Task goal - Go through the entries below and say how many lines hold the word "rouge". Nothing else is needed.

═════ Excerpted records ═════

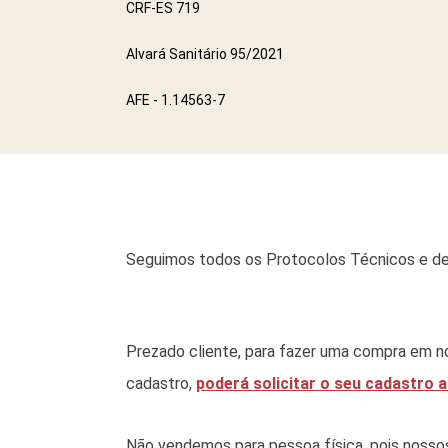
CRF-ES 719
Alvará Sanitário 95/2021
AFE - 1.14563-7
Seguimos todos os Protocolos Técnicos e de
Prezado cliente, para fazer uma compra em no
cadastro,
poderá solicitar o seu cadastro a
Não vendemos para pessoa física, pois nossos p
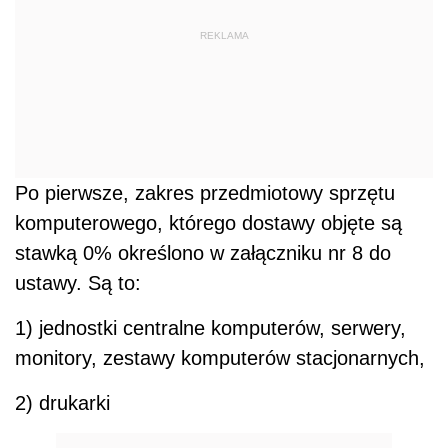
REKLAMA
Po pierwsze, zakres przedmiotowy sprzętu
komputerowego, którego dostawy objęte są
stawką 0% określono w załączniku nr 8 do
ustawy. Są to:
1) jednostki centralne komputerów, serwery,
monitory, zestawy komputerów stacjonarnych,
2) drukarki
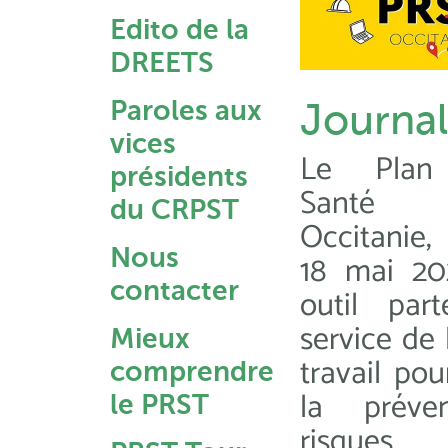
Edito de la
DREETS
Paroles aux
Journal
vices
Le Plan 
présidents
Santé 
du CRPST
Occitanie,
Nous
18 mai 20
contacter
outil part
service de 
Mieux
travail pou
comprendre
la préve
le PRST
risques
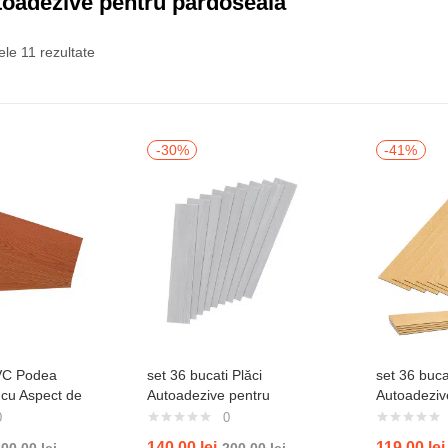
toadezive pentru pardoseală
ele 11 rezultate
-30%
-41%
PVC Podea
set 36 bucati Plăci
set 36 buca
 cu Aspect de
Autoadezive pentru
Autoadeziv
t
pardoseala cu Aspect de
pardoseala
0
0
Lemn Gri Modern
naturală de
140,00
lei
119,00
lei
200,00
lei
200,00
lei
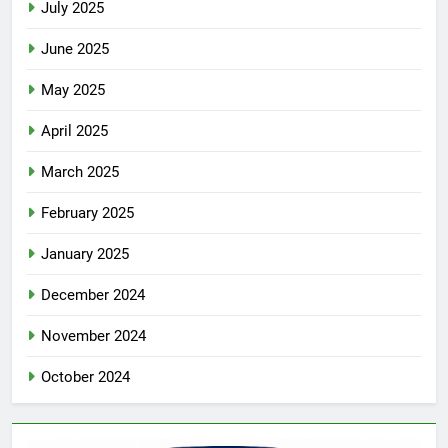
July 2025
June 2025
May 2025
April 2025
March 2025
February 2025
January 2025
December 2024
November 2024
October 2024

═════
═════ Excerpted records ═════

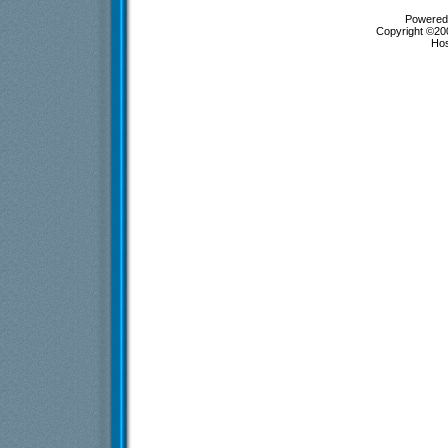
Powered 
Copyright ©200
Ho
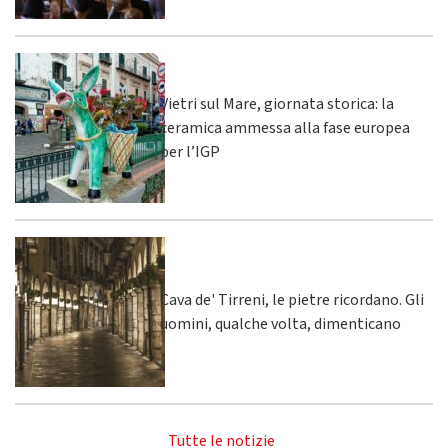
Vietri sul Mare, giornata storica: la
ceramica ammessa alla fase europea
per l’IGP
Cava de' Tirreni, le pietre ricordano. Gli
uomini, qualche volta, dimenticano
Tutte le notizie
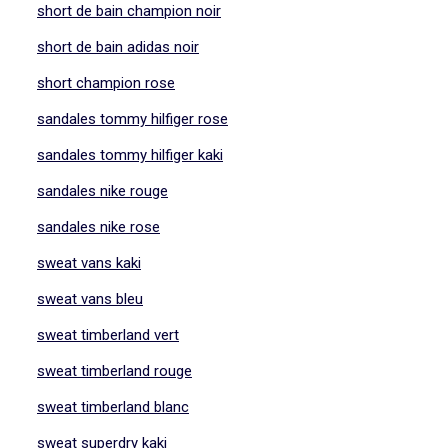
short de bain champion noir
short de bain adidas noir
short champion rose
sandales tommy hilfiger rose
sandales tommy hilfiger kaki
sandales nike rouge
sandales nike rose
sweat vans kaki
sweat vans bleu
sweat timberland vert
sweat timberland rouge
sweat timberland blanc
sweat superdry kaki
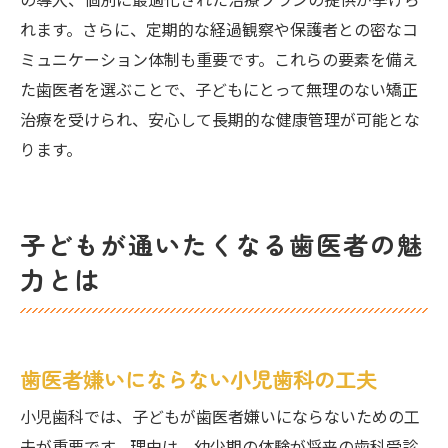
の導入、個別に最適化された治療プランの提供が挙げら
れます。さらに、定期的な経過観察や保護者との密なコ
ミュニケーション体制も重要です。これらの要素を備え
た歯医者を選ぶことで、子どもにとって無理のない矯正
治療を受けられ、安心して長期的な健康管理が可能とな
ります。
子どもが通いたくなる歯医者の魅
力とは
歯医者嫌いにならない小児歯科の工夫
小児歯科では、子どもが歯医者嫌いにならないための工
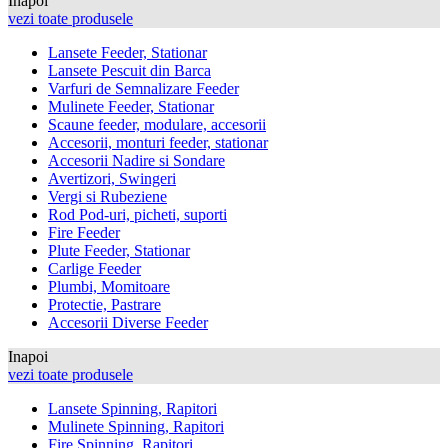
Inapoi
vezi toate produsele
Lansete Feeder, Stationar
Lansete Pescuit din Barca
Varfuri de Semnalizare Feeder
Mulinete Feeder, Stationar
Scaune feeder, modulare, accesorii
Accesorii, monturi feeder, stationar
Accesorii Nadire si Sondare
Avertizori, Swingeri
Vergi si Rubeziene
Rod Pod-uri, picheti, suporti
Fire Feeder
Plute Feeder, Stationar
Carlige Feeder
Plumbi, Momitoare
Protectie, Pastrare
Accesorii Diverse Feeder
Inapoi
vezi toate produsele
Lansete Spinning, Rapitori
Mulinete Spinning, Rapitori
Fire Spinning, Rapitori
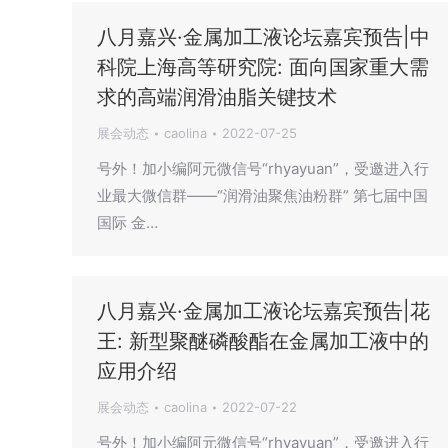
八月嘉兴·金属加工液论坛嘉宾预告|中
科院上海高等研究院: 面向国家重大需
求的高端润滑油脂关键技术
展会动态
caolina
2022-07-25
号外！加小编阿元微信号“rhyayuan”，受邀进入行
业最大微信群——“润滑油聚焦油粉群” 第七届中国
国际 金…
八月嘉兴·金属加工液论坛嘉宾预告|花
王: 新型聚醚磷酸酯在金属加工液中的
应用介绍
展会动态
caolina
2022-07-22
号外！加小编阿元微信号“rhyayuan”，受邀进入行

═════

Written solution - 2